* GOAL OF THE EXERCISE *
Please give again exactly the lines from the top of the material through the line with "right knee: (111, 260)"; omit each picture.

---

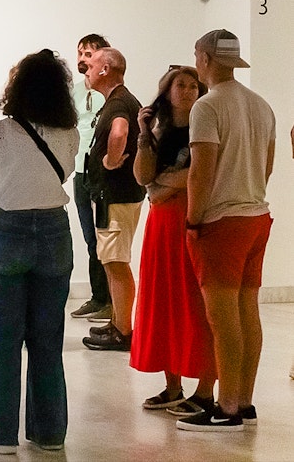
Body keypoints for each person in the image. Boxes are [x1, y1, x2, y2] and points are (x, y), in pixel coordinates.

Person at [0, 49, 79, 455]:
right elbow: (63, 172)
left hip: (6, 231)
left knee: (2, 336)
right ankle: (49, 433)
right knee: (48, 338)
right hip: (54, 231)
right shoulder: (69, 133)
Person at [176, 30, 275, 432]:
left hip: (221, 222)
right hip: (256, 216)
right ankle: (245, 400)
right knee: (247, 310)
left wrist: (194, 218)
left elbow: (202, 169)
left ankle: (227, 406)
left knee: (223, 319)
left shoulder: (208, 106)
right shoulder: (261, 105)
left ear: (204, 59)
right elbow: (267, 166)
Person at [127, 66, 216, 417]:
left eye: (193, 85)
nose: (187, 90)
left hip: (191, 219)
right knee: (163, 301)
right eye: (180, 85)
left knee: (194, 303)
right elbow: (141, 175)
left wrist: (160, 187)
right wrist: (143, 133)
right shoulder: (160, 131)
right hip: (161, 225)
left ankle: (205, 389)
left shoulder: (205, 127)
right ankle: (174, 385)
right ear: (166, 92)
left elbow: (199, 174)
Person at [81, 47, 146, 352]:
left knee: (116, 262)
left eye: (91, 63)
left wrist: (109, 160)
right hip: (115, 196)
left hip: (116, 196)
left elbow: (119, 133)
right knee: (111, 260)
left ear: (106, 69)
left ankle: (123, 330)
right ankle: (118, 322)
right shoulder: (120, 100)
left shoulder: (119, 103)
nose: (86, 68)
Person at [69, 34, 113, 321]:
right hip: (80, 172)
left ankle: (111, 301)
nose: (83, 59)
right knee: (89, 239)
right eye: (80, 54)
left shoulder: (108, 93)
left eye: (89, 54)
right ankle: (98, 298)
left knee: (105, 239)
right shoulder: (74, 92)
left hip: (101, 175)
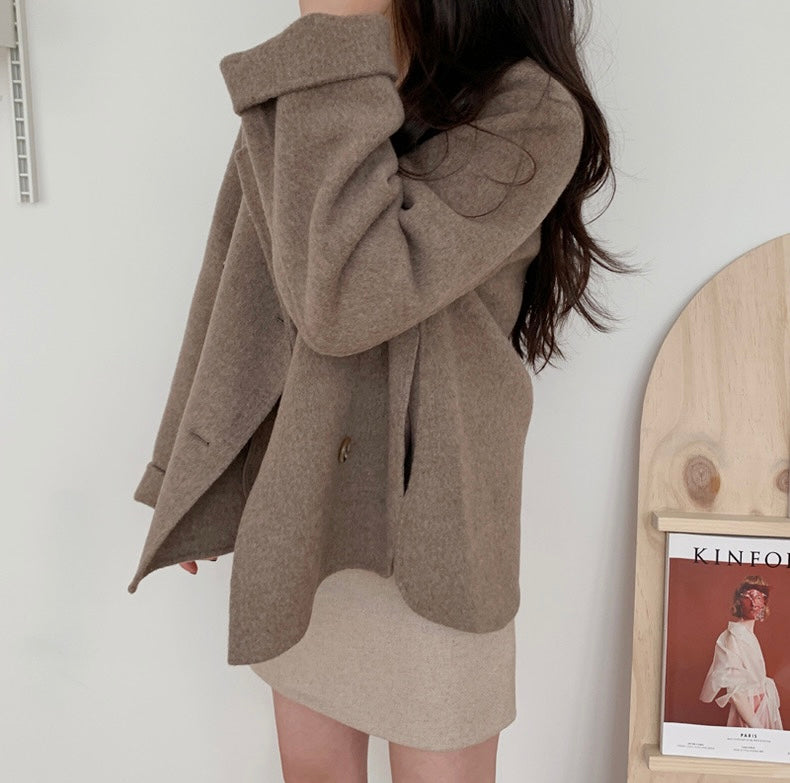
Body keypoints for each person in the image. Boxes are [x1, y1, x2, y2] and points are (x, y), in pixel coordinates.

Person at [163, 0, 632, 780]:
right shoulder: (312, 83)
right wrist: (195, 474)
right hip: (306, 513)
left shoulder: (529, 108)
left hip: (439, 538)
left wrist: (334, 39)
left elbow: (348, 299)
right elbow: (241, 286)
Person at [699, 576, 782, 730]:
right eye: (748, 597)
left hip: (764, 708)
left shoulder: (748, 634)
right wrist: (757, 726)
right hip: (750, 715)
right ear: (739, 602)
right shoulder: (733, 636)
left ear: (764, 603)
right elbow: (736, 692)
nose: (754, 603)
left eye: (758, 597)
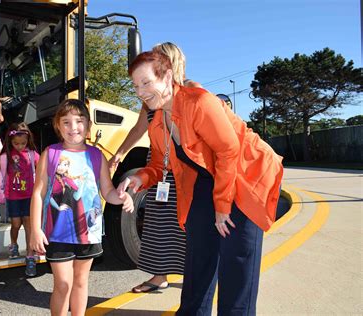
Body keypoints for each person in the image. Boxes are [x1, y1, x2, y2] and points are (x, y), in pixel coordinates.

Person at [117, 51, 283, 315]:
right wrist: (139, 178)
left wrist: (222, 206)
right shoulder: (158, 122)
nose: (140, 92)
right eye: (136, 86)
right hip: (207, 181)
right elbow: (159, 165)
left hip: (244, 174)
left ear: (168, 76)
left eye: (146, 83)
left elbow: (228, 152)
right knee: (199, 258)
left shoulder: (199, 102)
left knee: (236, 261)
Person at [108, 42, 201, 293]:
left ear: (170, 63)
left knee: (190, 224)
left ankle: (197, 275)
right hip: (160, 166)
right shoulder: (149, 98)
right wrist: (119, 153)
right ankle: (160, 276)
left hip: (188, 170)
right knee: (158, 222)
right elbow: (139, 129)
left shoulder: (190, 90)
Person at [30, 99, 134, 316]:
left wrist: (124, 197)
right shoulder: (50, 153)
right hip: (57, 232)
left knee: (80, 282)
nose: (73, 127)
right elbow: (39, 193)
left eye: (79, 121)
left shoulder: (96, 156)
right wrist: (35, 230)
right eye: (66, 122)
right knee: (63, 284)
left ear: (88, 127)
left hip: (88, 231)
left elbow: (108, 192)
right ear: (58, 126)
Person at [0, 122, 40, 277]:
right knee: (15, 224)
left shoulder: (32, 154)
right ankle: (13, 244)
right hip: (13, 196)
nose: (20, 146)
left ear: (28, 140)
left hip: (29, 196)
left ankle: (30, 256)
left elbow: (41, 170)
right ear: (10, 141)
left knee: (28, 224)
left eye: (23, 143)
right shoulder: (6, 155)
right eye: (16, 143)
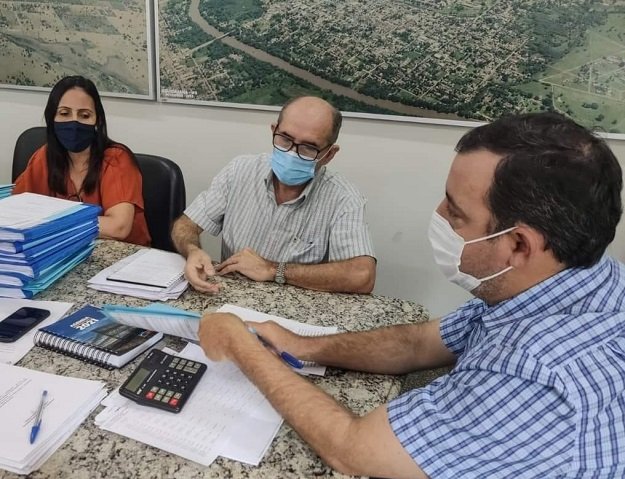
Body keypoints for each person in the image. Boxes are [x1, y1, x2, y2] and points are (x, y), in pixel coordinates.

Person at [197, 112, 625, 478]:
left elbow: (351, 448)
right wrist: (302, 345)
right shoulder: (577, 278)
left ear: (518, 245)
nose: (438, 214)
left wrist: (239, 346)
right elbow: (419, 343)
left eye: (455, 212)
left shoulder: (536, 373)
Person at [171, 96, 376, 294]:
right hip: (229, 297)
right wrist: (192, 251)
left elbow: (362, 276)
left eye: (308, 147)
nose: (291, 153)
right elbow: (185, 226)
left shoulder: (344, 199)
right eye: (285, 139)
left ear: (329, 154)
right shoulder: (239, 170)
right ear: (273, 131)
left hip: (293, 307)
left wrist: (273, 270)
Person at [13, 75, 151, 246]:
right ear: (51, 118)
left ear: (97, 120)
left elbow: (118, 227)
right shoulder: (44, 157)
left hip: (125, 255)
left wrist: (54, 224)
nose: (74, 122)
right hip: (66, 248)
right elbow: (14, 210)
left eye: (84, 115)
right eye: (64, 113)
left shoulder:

---

* YOUR SOLUTION *
Body keypoints for each person in the image. Boxes are [x1, y1, x2, y2] and points are (x, y), in pixel coordinates.

Person at [0, 49, 79, 455]:
right elbow: (63, 172)
left hip: (6, 231)
left knee: (2, 336)
right ankle: (49, 433)
right knee: (48, 338)
right hip: (54, 231)
right shoulder: (69, 133)
Person at [176, 30, 275, 432]:
left hip: (221, 222)
right hip: (256, 216)
right ankle: (245, 400)
right knee: (247, 310)
left wrist: (194, 218)
left elbow: (202, 169)
left ankle: (227, 406)
left knee: (223, 319)
left shoulder: (208, 106)
right shoulder: (261, 105)
left ear: (204, 59)
right elbow: (267, 166)
Person at [127, 66, 216, 417]:
left eye: (193, 85)
nose: (187, 90)
left hip: (191, 219)
right knee: (163, 301)
right eye: (180, 85)
left knee: (194, 303)
right elbow: (141, 175)
left wrist: (160, 187)
right wrist: (143, 133)
right shoulder: (160, 131)
right hip: (161, 225)
left ankle: (205, 389)
left shoulder: (205, 127)
right ankle: (174, 385)
right ear: (166, 92)
left elbow: (199, 174)
Person at [81, 47, 146, 352]:
left knee: (116, 262)
left eye: (91, 63)
left wrist: (109, 160)
right hip: (115, 196)
left hip: (116, 196)
left elbow: (119, 133)
right knee: (111, 260)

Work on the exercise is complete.